Dioclétien a laissé son nom dans l’histoire pour plusieurs raisons : il consolida les frontières, fit paraître en 303 et 304 quatre édits contre les chrétiens, mais surtout il partagea son pouvoir avec Maximien, qu’il nomma auguste, c’est-à-dire empereur. Ensuite, ces deux augustes se firent assister chacun d’un césar ; on passait ainsi d’une monarchie à une tétrarchie. Cette réforme constitutionnelle fut à l’origine d’un grand bouleversement dans la manière de s’adresser les uns aux autres. Auparavant, l’emploi des pronoms latin tu, « tu », et vos, « vous », ne dépendait que du nombre de personnes à qui l’on s’adressait. On tutoyait tout le monde, y compris l’empereur, comme en témoigne le fameux « morituri te salutant » des gladiateurs. Mais après ce partage, il pouvait arriver que l’un de ces souverains parle en son nom propre et au nom des trois autres. Dans ce cas, il n’employait pas le ego de 1re personne du singulier, mais le nos de 1re personne du pluriel. On ne lui répondait pas en employant un te de 2e personne du singulier, mais un vos de 2e personne du pluriel. Le vouvoiement était né et avait de beaux jours devant lui. Au temps de Louis XIII et de Louis XIV, le tutoiement était rare et, même si, étonnamment, on l’employait dans les vers et en prose poétique pour s’adresser à Dieu et aux rois, on ne tutoyait alors ordinairement que les valets et les gens très inférieurs. Entre amis, le vous était conservé et le tutoiement, considéré comme fort grossier. Le duc de Saint-Simon en témoigne indirectement au chapitre LXX de ses Mémoires : « Une personne de quelque distinction, même fort éloignée des maisons souveraines, en parlant en allemand de ses parents, ne dit jamais autrement que monsieur mon père, madame ma mère, madame ma sœur, monsieur mon frère, monsieur mon oncle, madame ma tante, monsieur mon cousin, et supprimer le monsieur et le madame serait une grossièreté pareille à tutoyer parmi nous. » Dans la famille, le tutoiement n’était guère admis et Mme de Sévigné n’emploie que le vous dans sa correspondance avec sa fille. Les choses changent au xviiie siècle. Larousse nous dit que le tutoiement est la forme de langage préférée des amants ; le vous, plus cérémonieux et plus respectueux, semble beaucoup moins tendre. Voltaire le montre joliment dans un poème intitulé Les Vous et les Tu, dans lequel on peut lire :
« Non, Madame, tous ces tapis / […] Et toute votre orfèvrerie […] / Ne valent pas un des baisers / Que tu donnais dans ta jeunesse. »
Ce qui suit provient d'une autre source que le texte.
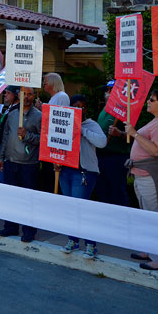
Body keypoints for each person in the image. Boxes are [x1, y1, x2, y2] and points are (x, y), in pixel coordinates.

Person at [118, 89, 158, 271]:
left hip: (154, 176)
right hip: (144, 174)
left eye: (152, 100)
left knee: (156, 216)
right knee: (148, 214)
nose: (148, 102)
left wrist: (135, 133)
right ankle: (150, 250)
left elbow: (157, 151)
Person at [59, 94, 107, 259]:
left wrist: (81, 130)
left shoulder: (91, 124)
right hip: (65, 171)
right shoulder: (63, 122)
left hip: (83, 172)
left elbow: (102, 142)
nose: (79, 109)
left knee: (82, 209)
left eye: (82, 106)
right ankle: (73, 240)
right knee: (70, 209)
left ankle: (91, 244)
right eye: (76, 106)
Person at [0, 86, 42, 243]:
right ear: (20, 96)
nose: (27, 97)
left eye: (30, 94)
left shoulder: (39, 116)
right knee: (11, 197)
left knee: (28, 199)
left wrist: (27, 135)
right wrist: (2, 157)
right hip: (11, 161)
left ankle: (29, 231)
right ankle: (11, 226)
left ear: (34, 96)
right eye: (25, 94)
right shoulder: (13, 114)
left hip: (29, 164)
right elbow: (6, 136)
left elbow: (43, 139)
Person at [96, 81, 131, 207]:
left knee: (117, 192)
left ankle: (122, 221)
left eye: (111, 90)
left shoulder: (125, 110)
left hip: (116, 158)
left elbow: (133, 136)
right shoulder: (105, 109)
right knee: (103, 191)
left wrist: (120, 134)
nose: (108, 93)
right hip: (101, 156)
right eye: (107, 90)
Mais la langue ne s’est pas arrêtée au vouvoiement, peut-être parce qu’on ne le distinguait de formes du pluriel que dans des tours comme « vous êtes très amical », et qu’il pouvait donc sembler manquer de grandeur. Il est un autre moyen de manifester plus encore de respect, c’est l’emploi de la troisième personne. Dans ses Problèmes de linguistique générale, Émile Benveniste appelle le pronom de 3e personne « le pronom de la non-personne ». Ce peut donc être le pronom qui permet de faire sortir celui par lequel on le désigne du commun des mortels ; il y a dans l’utilisation de cette 3e personne une manière de signaler la distinction, au sens premier du terme, de celui que l’on apostrophe ainsi. Si l’on trouve parfois cette 3e personne avec Monsieur et Madame (et on se souviendra que sieur est une variante de seigneur et que dame est issu du latin domina, « maîtresse »), on la trouve surtout avec des noms, tous féminins et à valeur superlative, liés le plus souvent à une notion de hauteur, et écrits avec une capitale comme Grandeur, Éminence, Majesté, Seigneurerie, Sérénité, Sainteté, Altesse, Excellence.
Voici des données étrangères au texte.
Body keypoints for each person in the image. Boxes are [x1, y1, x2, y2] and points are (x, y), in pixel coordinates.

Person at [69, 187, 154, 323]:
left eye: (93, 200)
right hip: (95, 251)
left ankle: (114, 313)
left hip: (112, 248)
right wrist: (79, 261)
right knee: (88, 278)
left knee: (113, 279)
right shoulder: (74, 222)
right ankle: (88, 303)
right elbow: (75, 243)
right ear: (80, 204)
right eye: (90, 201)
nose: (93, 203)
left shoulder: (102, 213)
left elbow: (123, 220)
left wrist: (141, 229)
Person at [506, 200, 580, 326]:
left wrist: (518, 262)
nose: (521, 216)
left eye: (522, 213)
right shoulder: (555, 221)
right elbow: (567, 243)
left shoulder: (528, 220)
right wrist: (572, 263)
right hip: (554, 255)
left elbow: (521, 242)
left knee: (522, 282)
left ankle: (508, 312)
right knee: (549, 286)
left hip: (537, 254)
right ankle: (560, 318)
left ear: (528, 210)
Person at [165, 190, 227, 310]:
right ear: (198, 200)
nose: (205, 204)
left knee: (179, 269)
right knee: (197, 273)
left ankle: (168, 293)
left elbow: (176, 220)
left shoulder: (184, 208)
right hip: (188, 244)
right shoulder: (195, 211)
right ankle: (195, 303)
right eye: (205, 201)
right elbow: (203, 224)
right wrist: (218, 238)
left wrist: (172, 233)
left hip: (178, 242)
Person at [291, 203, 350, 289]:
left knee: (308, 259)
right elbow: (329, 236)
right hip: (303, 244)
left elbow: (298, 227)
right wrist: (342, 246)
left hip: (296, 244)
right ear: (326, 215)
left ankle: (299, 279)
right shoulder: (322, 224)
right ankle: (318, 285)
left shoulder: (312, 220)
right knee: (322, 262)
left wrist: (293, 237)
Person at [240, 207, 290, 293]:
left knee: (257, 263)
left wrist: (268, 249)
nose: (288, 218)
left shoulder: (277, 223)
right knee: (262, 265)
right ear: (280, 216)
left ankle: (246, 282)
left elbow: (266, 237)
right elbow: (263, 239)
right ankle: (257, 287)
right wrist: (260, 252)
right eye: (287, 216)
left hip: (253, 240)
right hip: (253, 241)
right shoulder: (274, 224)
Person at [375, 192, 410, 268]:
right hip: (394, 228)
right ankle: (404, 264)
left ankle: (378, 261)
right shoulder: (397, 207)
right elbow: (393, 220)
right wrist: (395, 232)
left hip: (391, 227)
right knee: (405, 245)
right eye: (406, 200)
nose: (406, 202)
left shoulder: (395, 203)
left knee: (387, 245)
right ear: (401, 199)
Ajoutons pour conclure que cet emploi de la 3e personne comme marque de distance respectueuse n’est pas l’apanage du français. L’allemand emploie ainsi le pronom personnel de 3e personne du pluriel, sie, qu’il transforme en pronom singulier Sie grâce à la majuscule, tandis que l’espagnol emploie les formes usted et ustedes, contraction de vuestra merced, « votre grâce », et de vuestras mercedes, « vos grâces », ce qui lui permet de distinguer un vouvoiement singulier d’un vouvoiement pluriel.